● Directive: Filter the records for "para" and keep each line that has it.

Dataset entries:
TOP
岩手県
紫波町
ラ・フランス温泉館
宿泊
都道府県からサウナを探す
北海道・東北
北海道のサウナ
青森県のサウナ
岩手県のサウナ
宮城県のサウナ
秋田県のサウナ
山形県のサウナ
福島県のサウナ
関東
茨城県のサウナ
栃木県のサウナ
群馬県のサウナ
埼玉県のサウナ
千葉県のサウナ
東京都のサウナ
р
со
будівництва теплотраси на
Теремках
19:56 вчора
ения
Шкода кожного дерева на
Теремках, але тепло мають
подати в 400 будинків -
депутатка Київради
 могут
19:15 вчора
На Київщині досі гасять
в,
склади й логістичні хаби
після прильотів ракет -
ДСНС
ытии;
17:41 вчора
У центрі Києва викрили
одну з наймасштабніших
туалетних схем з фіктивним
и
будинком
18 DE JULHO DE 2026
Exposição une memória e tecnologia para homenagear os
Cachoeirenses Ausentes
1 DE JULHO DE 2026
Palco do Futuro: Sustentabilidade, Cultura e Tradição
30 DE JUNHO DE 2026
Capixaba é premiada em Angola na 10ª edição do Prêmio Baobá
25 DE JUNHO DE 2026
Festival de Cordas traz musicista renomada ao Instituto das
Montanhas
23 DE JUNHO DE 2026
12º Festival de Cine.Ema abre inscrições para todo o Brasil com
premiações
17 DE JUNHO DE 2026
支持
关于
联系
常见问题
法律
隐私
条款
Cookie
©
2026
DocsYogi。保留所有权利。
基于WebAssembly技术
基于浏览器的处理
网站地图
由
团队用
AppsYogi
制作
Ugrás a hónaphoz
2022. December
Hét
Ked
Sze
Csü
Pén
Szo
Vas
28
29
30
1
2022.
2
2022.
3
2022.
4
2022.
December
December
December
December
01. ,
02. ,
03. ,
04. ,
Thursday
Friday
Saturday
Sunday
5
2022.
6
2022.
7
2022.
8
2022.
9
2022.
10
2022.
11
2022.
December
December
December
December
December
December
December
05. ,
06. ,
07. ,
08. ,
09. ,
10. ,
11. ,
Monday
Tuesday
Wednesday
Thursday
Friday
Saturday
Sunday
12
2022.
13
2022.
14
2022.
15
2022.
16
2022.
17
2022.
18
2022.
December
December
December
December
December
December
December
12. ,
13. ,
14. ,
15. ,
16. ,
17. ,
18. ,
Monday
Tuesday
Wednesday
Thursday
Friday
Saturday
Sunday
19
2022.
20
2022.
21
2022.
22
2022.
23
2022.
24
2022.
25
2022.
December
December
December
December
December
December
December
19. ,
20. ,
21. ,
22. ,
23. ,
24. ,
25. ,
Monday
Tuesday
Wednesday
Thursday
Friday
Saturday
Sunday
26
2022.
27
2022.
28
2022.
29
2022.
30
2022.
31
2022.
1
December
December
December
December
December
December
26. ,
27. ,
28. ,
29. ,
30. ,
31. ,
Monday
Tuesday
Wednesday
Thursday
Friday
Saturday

● Answer to the exercise:
Exposição une memória e tecnologia para homenagear os
12º Festival de Cine.Ema abre inscrições para todo o Brasil com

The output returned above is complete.